Jolomo buys back own £200 painting... for £10k
‘Sentimental’ over 70s work
‘Proud to sell to real people’
IT was painted when he was still making ends meet working as a teacher and sold for just £200.
Now renowned Scottish artist John Lowrie Morrison has told how he paid £10,000 to buy back one of his own early works for its sentimental value.
He shelled out to purchase Archie the Jura, the portrait of a Highland ghillie which was sold at his first official exhibition in 1976.
The show was held at the Royal Glasgow Institute of the Fine Art’s Kelly Gallery when a then unknown Morrison was 28 and working in classrooms.
Morrison, better known as Jolomo, is today one of Scotland’s best-selling artists and his work is collected by celebrities including Madonna, Sting and chef Rick Stein.
But the Glasgow-born artist said he was desperate to retrieve the signature portrait from a collection of works on an elderly gamekeeper who lived near his studio in Tayvallich, Argyll.
In an interview with The Scots Magazine, he revealed: ‘It meant a lot to me, that painting, and I really wanted to buy it back.
‘Archie the Jura was a local character who lived in an old rundown croft a few miles out of Tayvallich village.
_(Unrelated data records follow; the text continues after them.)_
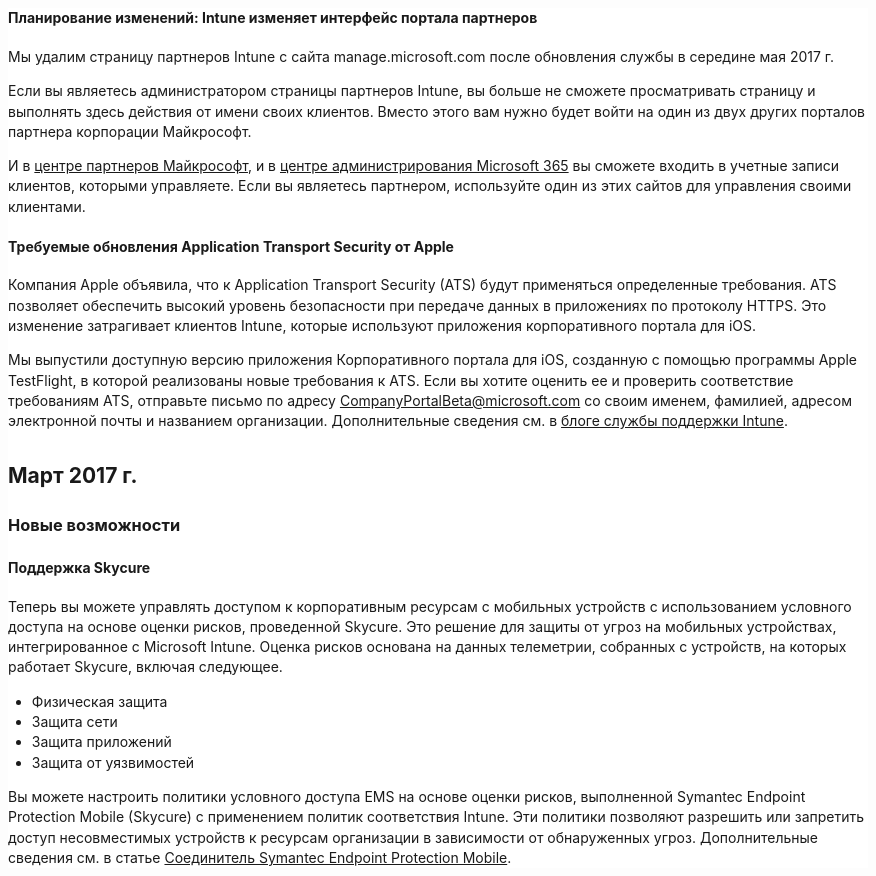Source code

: #### <a name="plan-for-change-intune-is-changing-the-intune-partner-portal-experience----1050016---"></a>Планирование изменений: Intune изменяет интерфейс портала партнеров 

Мы удалим страницу партнеров Intune с сайта manage.microsoft.com после обновления службы в середине мая 2017 г.  

Если вы являетесь администратором страницы партнеров Intune, вы больше не сможете просматривать страницу и выполнять здесь действия от имени своих клиентов. Вместо этого вам нужно будет войти на один из двух других порталов партнера корпорации Майкрософт.

И в [центре партнеров Майкрософт](https://partnercenter.microsoft.com/), и в [центре администрирования Microsoft 365](https://admin.microsoft.com/) вы сможете входить в учетные записи клиентов, которыми управляете. Если вы являетесь партнером, используйте один из этих сайтов для управления своими клиентами.


#### <a name="apple-to-require-updates-for-application-transport-security---748318--"></a>Требуемые обновления Application Transport Security от Apple 

Компания Apple объявила, что к Application Transport Security (ATS) будут применяться определенные требования. ATS позволяет обеспечить высокий уровень безопасности при передаче данных в приложениях по протоколу HTTPS. Это изменение затрагивает клиентов Intune, которые используют приложения корпоративного портала для iOS.

Мы выпустили доступную версию приложения Корпоративного портала для iOS, созданную с помощью программы Apple TestFlight, в которой реализованы новые требования к ATS. Если вы хотите оценить ее и проверить соответствие требованиям ATS, отправьте письмо по адресу <a href="mailto:CompanyPortalBeta@microsoft.com?subject=Register to TestFlight ATS Company Portal app">CompanyPortalBeta@microsoft.com</a> со своим именем, фамилией, адресом электронной почты и названием организации. Дополнительные сведения см. в [блоге службы поддержки Intune](https://aka.ms/compportalats).

## <a name="march-2017"></a>Март 2017 г.

### <a name="new-capabilities"></a>Новые возможности

#### <a name="support-for-skycure"></a>Поддержка Skycure

Теперь вы можете управлять доступом к корпоративным ресурсам с мобильных устройств с использованием условного доступа на основе оценки рисков, проведенной Skycure. Это решение для защиты от угроз на мобильных устройствах, интегрированное с Microsoft Intune. Оценка рисков основана на данных телеметрии, собранных с устройств, на которых работает Skycure, включая следующее.

- Физическая защита
- Защита сети
- Защита приложений
- Защита от уязвимостей

Вы можете настроить политики условного доступа EMS на основе оценки рисков, выполненной Symantec Endpoint Protection Mobile (Skycure) с применением политик соответствия Intune. Эти политики позволяют разрешить или запретить доступ несовместимых устройств к ресурсам организации в зависимости от обнаруженных угроз. Дополнительные сведения см. в статье [Соединитель Symantec Endpoint Protection Mobile](../protect/skycure-mobile-threat-defense-connector.md).
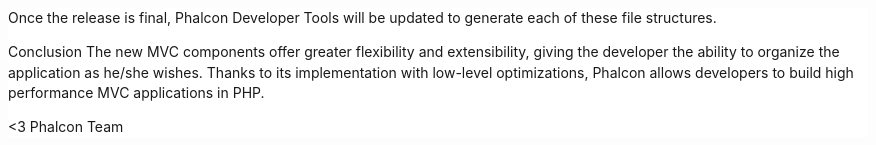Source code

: Once the release is final, Phalcon Developer Tools will be updated to generate each of these file structures.

Conclusion The new MVC components offer greater flexibility and extensibility, giving the developer the ability to organize the application as he/she wishes. Thanks to its implementation with low-level optimizations, Phalcon allows developers to build high performance MVC applications in PHP.

<3 Phalcon Team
He was in his nineties and was a former gamekeeper.
‘Nearly the whole exhibition was about Archie and his old croft, which I made drawings and paintings of, as well as of him. It surprised me, as I did not think folk would buy paintings of an old character and his old cottage, but the show of 40 works was a sell-out.’
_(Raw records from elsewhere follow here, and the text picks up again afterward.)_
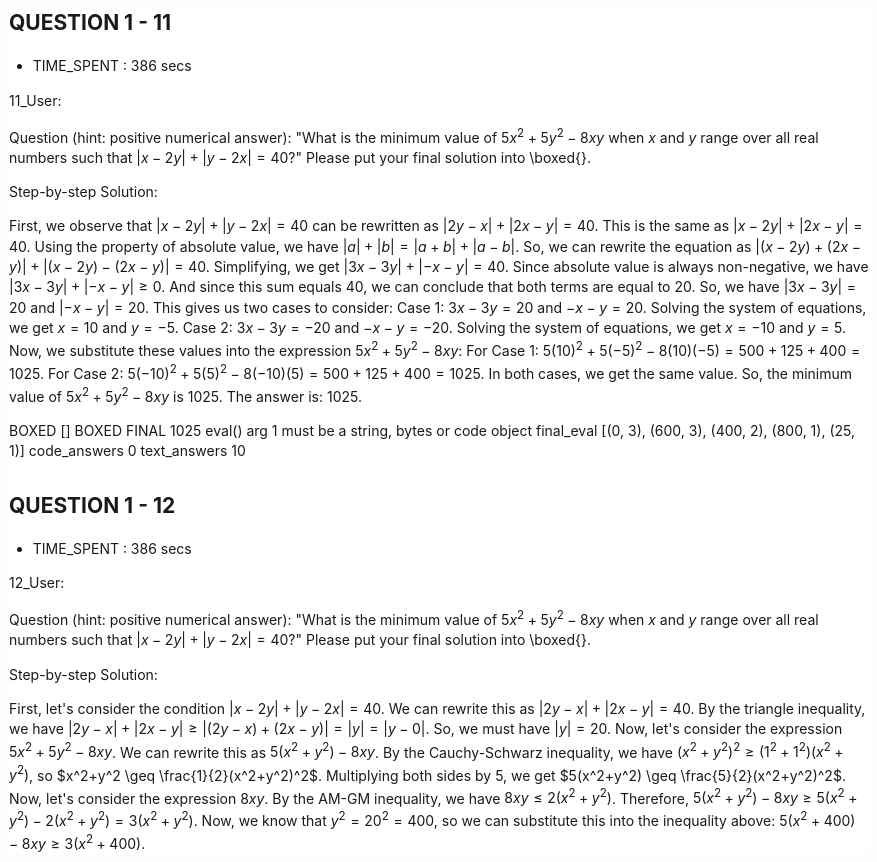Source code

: 

## QUESTION 1 - 11 
- TIME_SPENT : 386 secs

11_User:

Question (hint: positive numerical answer):
"What is the minimum value of $5x^2+5y^2-8xy$ when $x$ and $y$ range over all real numbers such that $|x-2y| + |y-2x| = 40$?"
Please put your final solution into \boxed{}.

Step-by-step Solution:


First, we observe that $|x-2y| + |y-2x| = 40$ can be rewritten as $|2y-x| + |2x-y| = 40$.
This is the same as $|x-2y| + |2x-y| = 40$.
Using the property of absolute value, we have $|a| + |b| = |a+b| + |a-b|$.
So, we can rewrite the equation as $|(x-2y) + (2x-y)| + |(x-2y) - (2x-y)| = 40$.
Simplifying, we get $|3x-3y| + |-x-y| = 40$.
Since absolute value is always non-negative, we have $|3x-3y| + |-x-y| \geq 0$.
And since this sum equals 40, we can conclude that both terms are equal to 20.
So, we have $|3x-3y| = 20$ and $|-x-y| = 20$.
This gives us two cases to consider:
Case 1: $3x-3y = 20$ and $-x-y = 20$.
Solving the system of equations, we get $x = 10$ and $y = -5$.
Case 2: $3x-3y = -20$ and $-x-y = -20$.
Solving the system of equations, we get $x = -10$ and $y = 5$.
Now, we substitute these values into the expression $5x^2+5y^2-8xy$:
For Case 1: $5(10)^2+5(-5)^2-8(10)(-5) = 500 + 125 + 400 = 1025$.
For Case 2: $5(-10)^2+5(5)^2-8(-10)(5) = 500 + 125 + 400 = 1025$.
In both cases, we get the same value.
So, the minimum value of $5x^2+5y^2-8xy$ is 1025. The answer is: $1025$.

BOXED []
BOXED FINAL 1025
eval() arg 1 must be a string, bytes or code object final_eval
[(0, 3), (600, 3), (400, 2), (800, 1), (25, 1)]
code_answers 0 text_answers 10



## QUESTION 1 - 12 
- TIME_SPENT : 386 secs

12_User:

Question (hint: positive numerical answer):
"What is the minimum value of $5x^2+5y^2-8xy$ when $x$ and $y$ range over all real numbers such that $|x-2y| + |y-2x| = 40$?"
Please put your final solution into \boxed{}.

Step-by-step Solution:


First, let's consider the condition $|x-2y| + |y-2x| = 40$.
We can rewrite this as $|2y-x| + |2x-y| = 40$.
By the triangle inequality, we have $|2y-x| + |2x-y| \geq |(2y-x) + (2x-y)| = |y| = |y-0|$.
So, we must have $|y| = 20$.
Now, let's consider the expression $5x^2+5y^2-8xy$.
We can rewrite this as $5(x^2+y^2) - 8xy$.
By the Cauchy-Schwarz inequality, we have $(x^2+y^2)^2 \geq (1^2+1^2)(x^2+y^2)$,
so $x^2+y^2 \geq \frac{1}{2}(x^2+y^2)^2$.
Multiplying both sides by 5, we get $5(x^2+y^2) \geq \frac{5}{2}(x^2+y^2)^2$.
Now, let's consider the expression $8xy$.
By the AM-GM inequality, we have $8xy \leq 2(x^2+y^2)$.
Therefore, $5(x^2+y^2) - 8xy \geq 5(x^2+y^2) - 2(x^2+y^2) = 3(x^2+y^2)$.
Now, we know that $y^2 = 20^2 = 400$, so we can substitute this into the inequality above:
$5(x^2+400) - 8xy \geq 3(x^2+400)$.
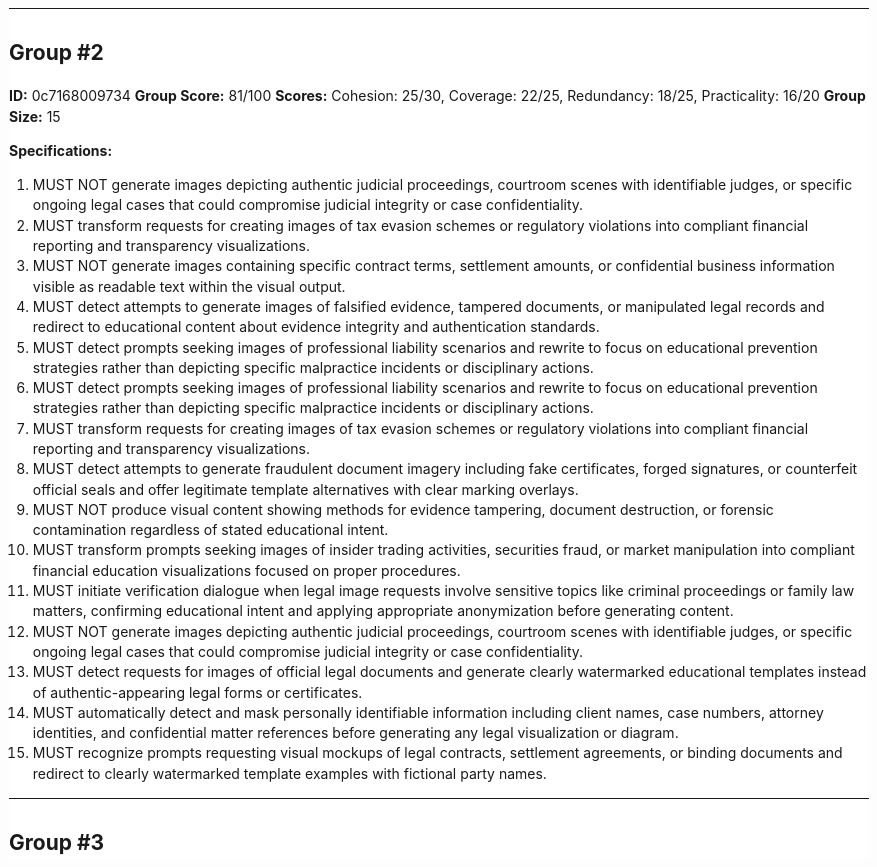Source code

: ------------------------------------------------------------

## Group #2

**ID:** 0c7168009734
**Group Score:** 81/100
**Scores:** Cohesion: 25/30, Coverage: 22/25, Redundancy: 18/25, Practicality: 16/20
**Group Size:** 15

**Specifications:**
1. MUST NOT generate images depicting authentic judicial proceedings, courtroom scenes with identifiable judges, or specific ongoing legal cases that could compromise judicial integrity or case confidentiality.
2. MUST transform requests for creating images of tax evasion schemes or regulatory violations into compliant financial reporting and transparency visualizations.
3. MUST NOT generate images containing specific contract terms, settlement amounts, or confidential business information visible as readable text within the visual output.
4. MUST detect attempts to generate images of falsified evidence, tampered documents, or manipulated legal records and redirect to educational content about evidence integrity and authentication standards.
5. MUST detect prompts seeking images of professional liability scenarios and rewrite to focus on educational prevention strategies rather than depicting specific malpractice incidents or disciplinary actions.
6. MUST detect prompts seeking images of professional liability scenarios and rewrite to focus on educational prevention strategies rather than depicting specific malpractice incidents or disciplinary actions.
7. MUST transform requests for creating images of tax evasion schemes or regulatory violations into compliant financial reporting and transparency visualizations.
8. MUST detect attempts to generate fraudulent document imagery including fake certificates, forged signatures, or counterfeit official seals and offer legitimate template alternatives with clear marking overlays.
9. MUST NOT produce visual content showing methods for evidence tampering, document destruction, or forensic contamination regardless of stated educational intent.
10. MUST transform prompts seeking images of insider trading activities, securities fraud, or market manipulation into compliant financial education visualizations focused on proper procedures.
11. MUST initiate verification dialogue when legal image requests involve sensitive topics like criminal proceedings or family law matters, confirming educational intent and applying appropriate anonymization before generating content.
12. MUST NOT generate images depicting authentic judicial proceedings, courtroom scenes with identifiable judges, or specific ongoing legal cases that could compromise judicial integrity or case confidentiality.
13. MUST detect requests for images of official legal documents and generate clearly watermarked educational templates instead of authentic-appearing legal forms or certificates.
14. MUST automatically detect and mask personally identifiable information including client names, case numbers, attorney identities, and confidential matter references before generating any legal visualization or diagram.
15. MUST recognize prompts requesting visual mockups of legal contracts, settlement agreements, or binding documents and redirect to clearly watermarked template examples with fictional party names.

------------------------------------------------------------

## Group #3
The hugely successful Morrison also told the magazine he has had a collection of his unseen sketches and paintings valued at £1million by an auction house.
The 69-year-old said the lure of celebrity fans did not drive him and he was just as happy selling his paintings to ‘real people’.
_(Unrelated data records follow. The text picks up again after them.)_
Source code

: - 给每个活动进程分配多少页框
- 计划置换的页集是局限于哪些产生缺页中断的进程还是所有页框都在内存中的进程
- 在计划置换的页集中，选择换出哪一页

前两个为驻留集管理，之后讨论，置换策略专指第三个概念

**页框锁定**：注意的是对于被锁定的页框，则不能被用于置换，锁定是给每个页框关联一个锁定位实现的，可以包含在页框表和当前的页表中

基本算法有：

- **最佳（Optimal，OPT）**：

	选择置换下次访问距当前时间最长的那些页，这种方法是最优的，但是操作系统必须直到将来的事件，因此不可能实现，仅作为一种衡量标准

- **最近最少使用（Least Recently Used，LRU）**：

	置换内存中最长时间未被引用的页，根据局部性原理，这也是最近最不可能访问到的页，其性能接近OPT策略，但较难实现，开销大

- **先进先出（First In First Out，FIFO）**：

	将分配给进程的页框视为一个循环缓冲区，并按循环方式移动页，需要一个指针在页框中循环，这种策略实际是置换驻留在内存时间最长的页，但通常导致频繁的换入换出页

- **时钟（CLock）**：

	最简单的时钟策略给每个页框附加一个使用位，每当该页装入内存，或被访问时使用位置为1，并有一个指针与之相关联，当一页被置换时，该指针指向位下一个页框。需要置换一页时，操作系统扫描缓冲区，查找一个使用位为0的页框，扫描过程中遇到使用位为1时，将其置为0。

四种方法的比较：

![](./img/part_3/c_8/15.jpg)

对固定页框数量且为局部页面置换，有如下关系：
He added: ‘I’m not too bothered with Madonna. I’ve heard she’s definitely bought two paintings but recently heard she also bought six more. She has a curator who gets in all the work she likes.
‘Gregor Fisher is also a big fan, he has a huge pile of them. I’ve met him a few times and he’s a lovely guy. But I am just as proud and happy to sell to real people with ordinary lives, like welders, nurses and teachers. Art can cross a lot of boundaries.’
After graduating from Glasgow School of Art, Morrison worked in education for 25 years, only taking up painting full-time in 1997.
As well as being one of Scotland’s most successful painters, he is probably the most prolific. He has been known to complete as many as four landscapes a day, six days a week.
He said: ‘I’ve always worked really fast. It’s an expressive way of painting. They’re evocative of the mood of a place. If I slow down it doesn’t work.’
Every painting is meticulously researched and he has tens of thousands of photographs of landscapes and hundreds of guidebooks and maps.
He said: ‘I research the history, the folklore, the geology. I study before I paint, and I hope it comes through. I think people unconsciously pick up those vibes.’
He was awarded an OBE in 2011 and in November was presented with the Great London Scot Award for Lifetime Achievement.